Perfect for the techno geek driver
This strategy of developing high-end features for mid-priced cars has kept Hyundai at the front of technology; the Korean company was one of the first to integrate smart phone technology into its cars. And while it used to be that you had to wait for the new model year to get a car that has all the latest tech, Hyundai thinks you should have it as soon as possible. So if there is an update available, you’ll get it when you bring your car in for service, not when you buy the new model. When we made this video showing how you can start your car with the Apple Watch, Android Auto hadn’t yet been released.

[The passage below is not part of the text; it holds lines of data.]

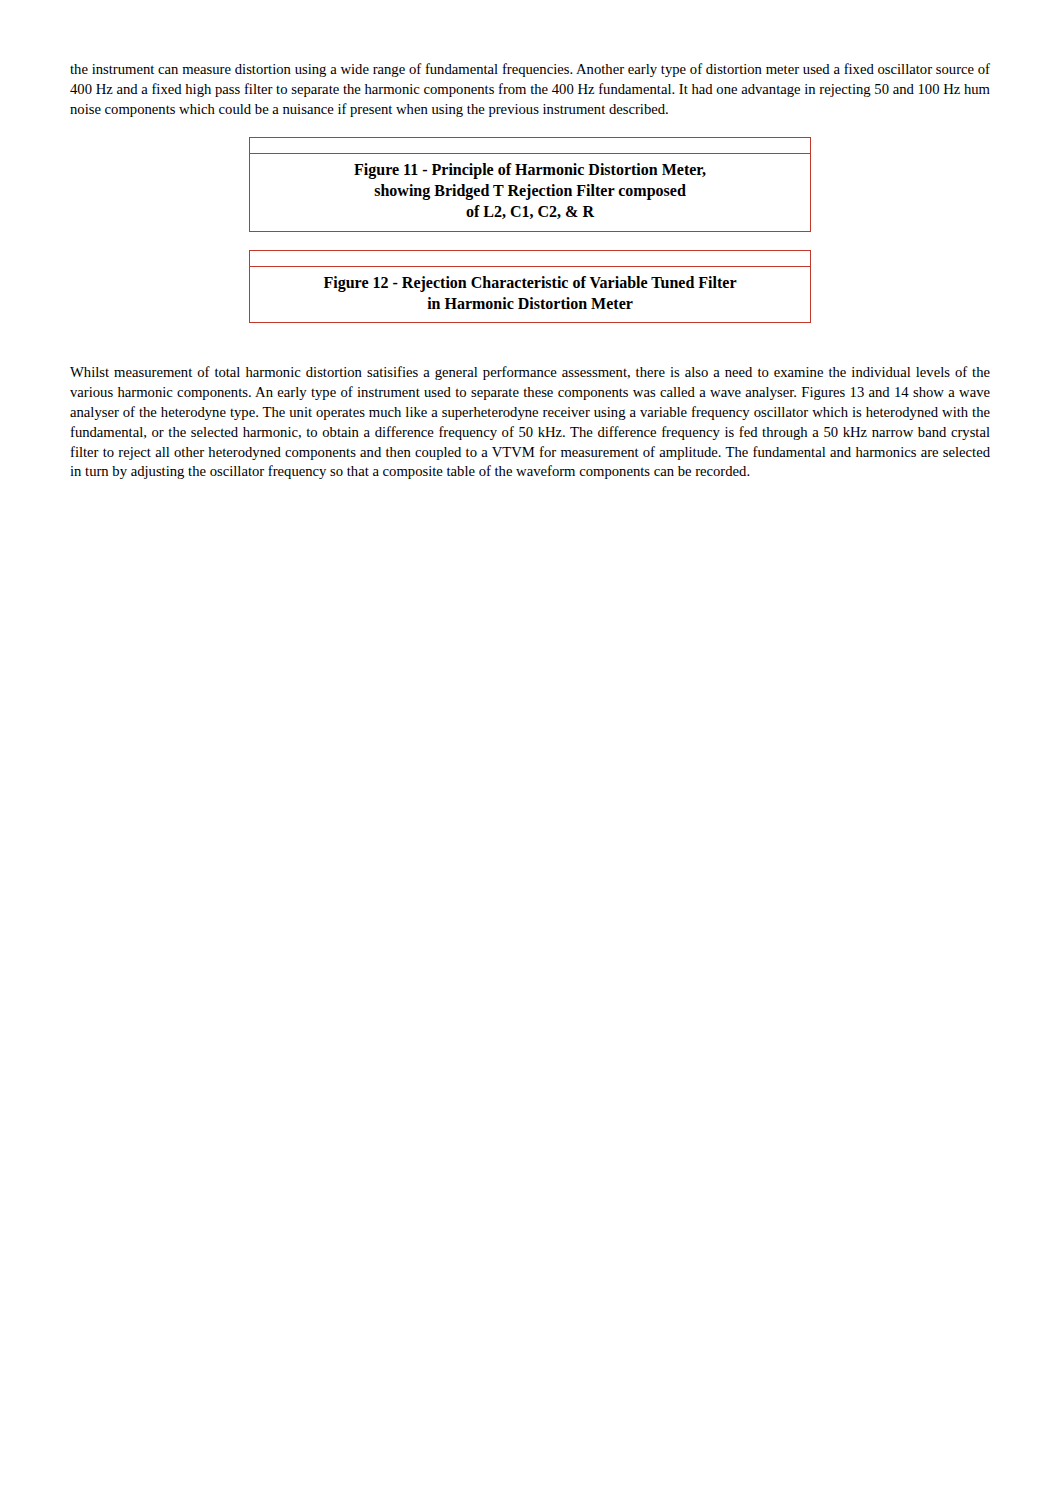the instrument can measure distortion using a wide range of fundamental frequencies. Another early type of distortion meter used a fixed oscillator source of 400 Hz and a fixed high pass filter to separate the harmonic components from the 400 Hz fundamental. It had one advantage in rejecting 50 and 100 Hz hum noise components which could be a nuisance if present when using the previous instrument described.
Figure 11 - Principle of Harmonic Distortion Meter,
showing Bridged T Rejection Filter composed
of L2, C1, C2, & R
Figure 12 - Rejection Characteristic of Variable Tuned Filter
in Harmonic Distortion Meter
Whilst measurement of total harmonic distortion satisifies a general performance assessment, there is also a need to examine the individual levels of the various harmonic components. An early type of instrument used to separate these components was called a wave analyser. Figures 13 and 14 show a wave analyser of the heterodyne type. The unit operates much like a superheterodyne receiver using a variable frequency oscillator which is heterodyned with the fundamental, or the selected harmonic, to obtain a difference frequency of 50 kHz. The difference frequency is fed through a 50 kHz narrow band crystal filter to reject all other heterodyned components and then coupled to a VTVM for measurement of amplitude. The fundamental and harmonics are selected in turn by adjusting the oscillator frequency so that a composite table of the waveform components can be recorded.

But now it’s fully available on any of Hyundai’s models.
Safety tech ideal for first time car buyers
With a starting price tag of $17,000 and a fully decked out at $27,000, the Elantra is perfect for a teen or first time driver. And with Bluelink and Apple watch integration, it’s great for a parent who wants to keep tabs on the car, too.
The drive experience: Peppy for such a small car
So, what was it like to drive? Well, pretty good. We had no problem merging onto the highway and even speeding up to get over to the right when we almost missed our exit. The car handled well on hills and curves and was fun to drive in manual mode (if that’s your thing). Because of its compact size it was easy to park, make a U-turn or whip around in a 3-point turn, easier than I thought it would be since it seems so large and roomy inside—more like a mid sized car than a compact.

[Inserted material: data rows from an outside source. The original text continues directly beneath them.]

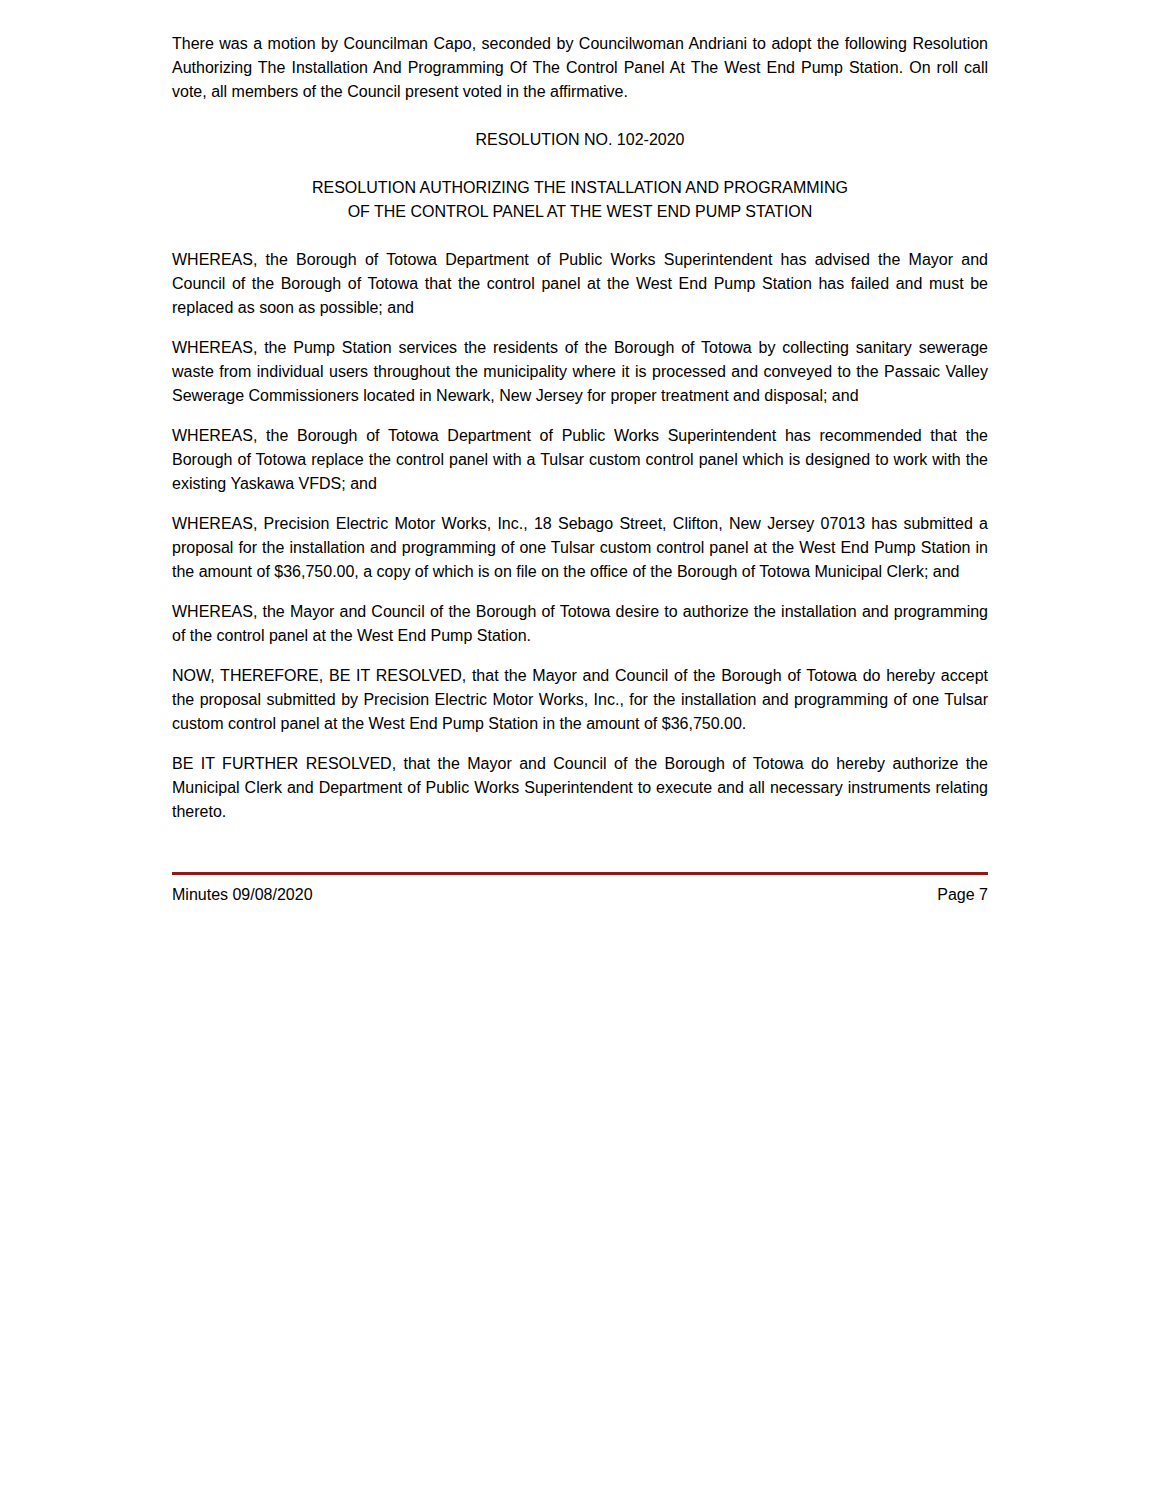There was a motion by Councilman Capo, seconded by Councilwoman Andriani to adopt the following Resolution Authorizing The Installation And Programming Of The Control Panel At The West End Pump Station. On roll call vote, all members of the Council present voted in the affirmative.
RESOLUTION NO. 102-2020
RESOLUTION AUTHORIZING THE INSTALLATION AND PROGRAMMING
OF THE CONTROL PANEL AT THE WEST END PUMP STATION
WHEREAS, the Borough of Totowa Department of Public Works Superintendent has advised the Mayor and Council of the Borough of Totowa that the control panel at the West End Pump Station has failed and must be replaced as soon as possible; and
WHEREAS, the Pump Station services the residents of the Borough of Totowa by collecting sanitary sewerage waste from individual users throughout the municipality where it is processed and conveyed to the Passaic Valley Sewerage Commissioners located in Newark, New Jersey for proper treatment and disposal; and
WHEREAS, the Borough of Totowa Department of Public Works Superintendent has recommended that the Borough of Totowa replace the control panel with a Tulsar custom control panel which is designed to work with the existing Yaskawa VFDS; and
WHEREAS, Precision Electric Motor Works, Inc., 18 Sebago Street, Clifton, New Jersey 07013 has submitted a proposal for the installation and programming of one Tulsar custom control panel at the West End Pump Station in the amount of $36,750.00, a copy of which is on file on the office of the Borough of Totowa Municipal Clerk; and
WHEREAS, the Mayor and Council of the Borough of Totowa desire to authorize the installation and programming of the control panel at the West End Pump Station.
NOW, THEREFORE, BE IT RESOLVED, that the Mayor and Council of the Borough of Totowa do hereby accept the proposal submitted by Precision Electric Motor Works, Inc., for the installation and programming of one Tulsar custom control panel at the West End Pump Station in the amount of $36,750.00.
BE IT FURTHER RESOLVED, that the Mayor and Council of the Borough of Totowa do hereby authorize the Municipal Clerk and Department of Public Works Superintendent to execute and all necessary instruments relating thereto.
Minutes 09/08/2020 Page 7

A nicely designed interior that takes a back seat to technology
So I’ve hardly mentioned the interior, which is nice, comfortable and roomy. The back seat was ample and the front seats (the model we drove had leather, which I always prefer) were very comfortable for the 4-hour drive we took. The dash is neatly designed and the touchscreen was easy to see and use. Between the center console, cupholders and cubby under the center dash, there was enough storage to hold our phones, water bottles and keys. The model we drove also had a standard sized sunroof that let in plenty of sunshine. And the trunk was also ample sized; you could easily fit four suitcases in the trunk.
Electric blue captured my heart after all
After spending the day in this electric blue car, which will hit dealer showrooms in all its eight colors this summer, I have to admit, the color was less important to me at the end of the drive than at the start. And it really did stand out in parking lots and on the streets of Imperial Beach. Getting back into the Elantra at the end of the day, with the smart technology that connected me to the world through my phone and kept me safe on the road was a reward all its own.
Disclosure: Travel and accommodations were provided by Hyundai; opinions expressed here are all my own.